Given exercise:
Please quote the GitLab Runner guide below in full, word for word.

Text excerpt:

Dedicated VM for your GitLab Runner. Install directly or run in a container?
Both work. Containers avoid dependency conflicts, upgrade headaches, and environment drift.
This guide sets up GitLab Runner as a Docker container on Debian 13 (Trixie) and compares it with bare-metal.
Bare-Metal vs. Containerized Runner: Why It Matters
Two approaches. One is clearly better.
Approach 1: Install GitLab Runner Directly on the VM
Install the gitlab-runner package, register it, jobs run on the host.
# The bare-metal approach
curl -L https://packages.gitlab.com/install/repositories/runner/gitlab-runner/script.deb.sh | sudo bash
sudo apt install gitlab-runner
sudo gitlab-runner register
What happens over time:
- CI needs Node.js 18, then 20, then 22 — all on one host
- One project needs Python 3.11, another needs 3.12
- A global npm package conflicts with another project
- A system library upgrade breaks three pipelines
- Runner upgrades require coordination with running jobs
- The host becomes a snowflake nobody dares touch
Approach 2: GitLab Runner as a Container (with Docker Executor)
Runner lives in a container. Each CI job gets its own isolated container. Only Docker touches the host.

Rows:
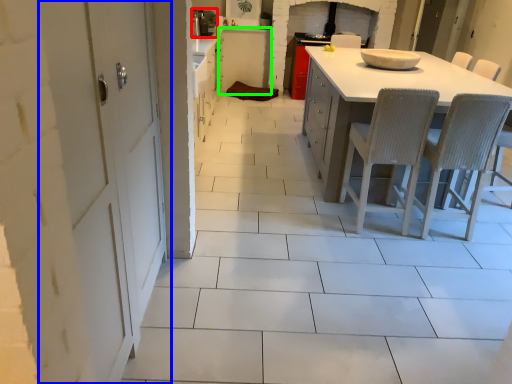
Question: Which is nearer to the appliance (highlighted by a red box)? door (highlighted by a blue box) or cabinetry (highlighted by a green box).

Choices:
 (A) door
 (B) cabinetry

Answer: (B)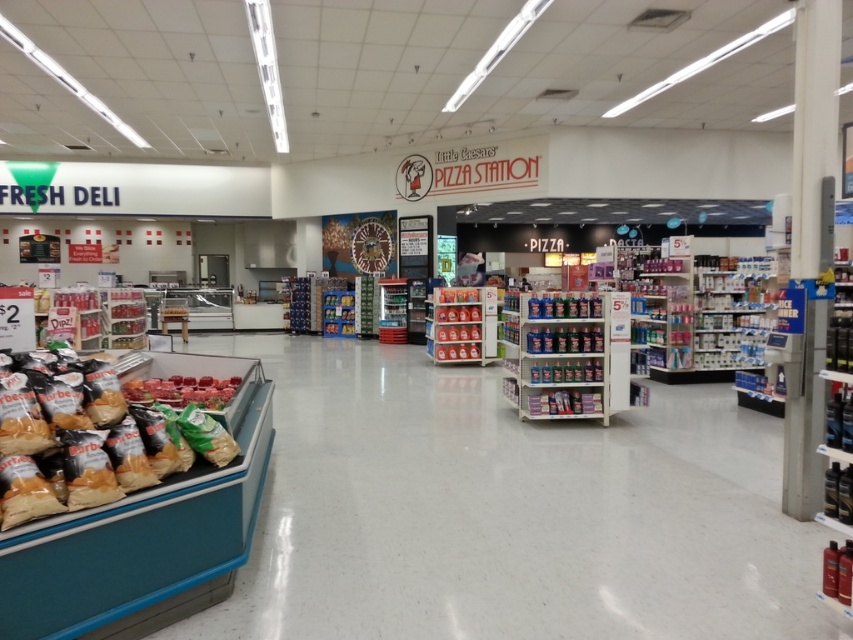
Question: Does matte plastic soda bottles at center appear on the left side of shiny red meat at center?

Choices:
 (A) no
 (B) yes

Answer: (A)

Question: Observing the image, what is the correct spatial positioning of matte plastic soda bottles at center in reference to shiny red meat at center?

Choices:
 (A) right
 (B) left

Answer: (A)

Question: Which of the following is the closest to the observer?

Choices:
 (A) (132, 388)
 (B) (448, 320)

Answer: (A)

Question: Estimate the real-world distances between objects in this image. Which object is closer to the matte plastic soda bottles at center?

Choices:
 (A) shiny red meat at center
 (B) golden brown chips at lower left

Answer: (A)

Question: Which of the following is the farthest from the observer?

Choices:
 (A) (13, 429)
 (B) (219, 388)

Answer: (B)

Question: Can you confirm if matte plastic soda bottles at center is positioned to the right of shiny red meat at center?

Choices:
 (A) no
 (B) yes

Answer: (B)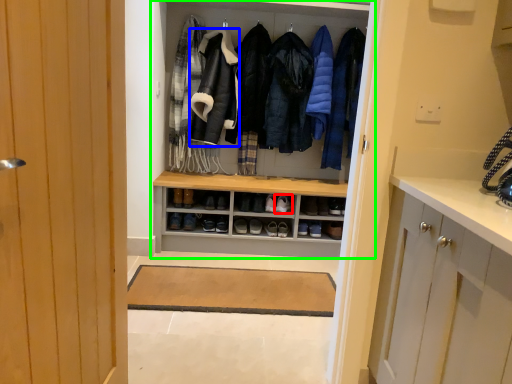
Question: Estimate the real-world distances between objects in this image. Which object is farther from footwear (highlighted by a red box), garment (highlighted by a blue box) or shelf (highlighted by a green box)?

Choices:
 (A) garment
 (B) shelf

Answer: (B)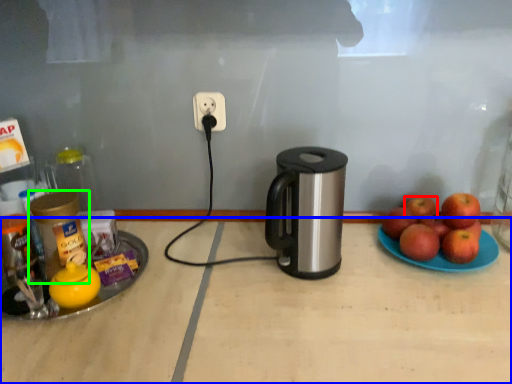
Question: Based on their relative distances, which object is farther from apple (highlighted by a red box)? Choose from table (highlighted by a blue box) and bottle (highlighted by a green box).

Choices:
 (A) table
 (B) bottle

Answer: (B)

Written answer:
Dedicated VM for your GitLab Runner. Install directly or run in a container?
Both work. Containers avoid dependency conflicts, upgrade headaches, and environment drift.
This guide sets up GitLab Runner as a Docker container on Debian 13 (Trixie) and compares it with bare-metal.
Bare-Metal vs. Containerized Runner: Why It Matters
Two approaches. One is clearly better.
Approach 1: Install GitLab Runner Directly on the VM
Install the gitlab-runner package, register it, jobs run on the host.
# The bare-metal approach
curl -L https://packages.gitlab.com/install/repositories/runner/gitlab-runner/script.deb.sh | sudo bash
sudo apt install gitlab-runner
sudo gitlab-runner register
What happens over time:
- CI needs Node.js 18, then 20, then 22 — all on one host
- One project needs Python 3.11, another needs 3.12
- A global npm package conflicts with another project
- A system library upgrade breaks three pipelines
- Runner upgrades require coordination with running jobs
- The host becomes a snowflake nobody dares touch
Approach 2: GitLab Runner as a Container (with Docker Executor)
Runner lives in a container. Each CI job gets its own isolated container. Only Docker touches the host.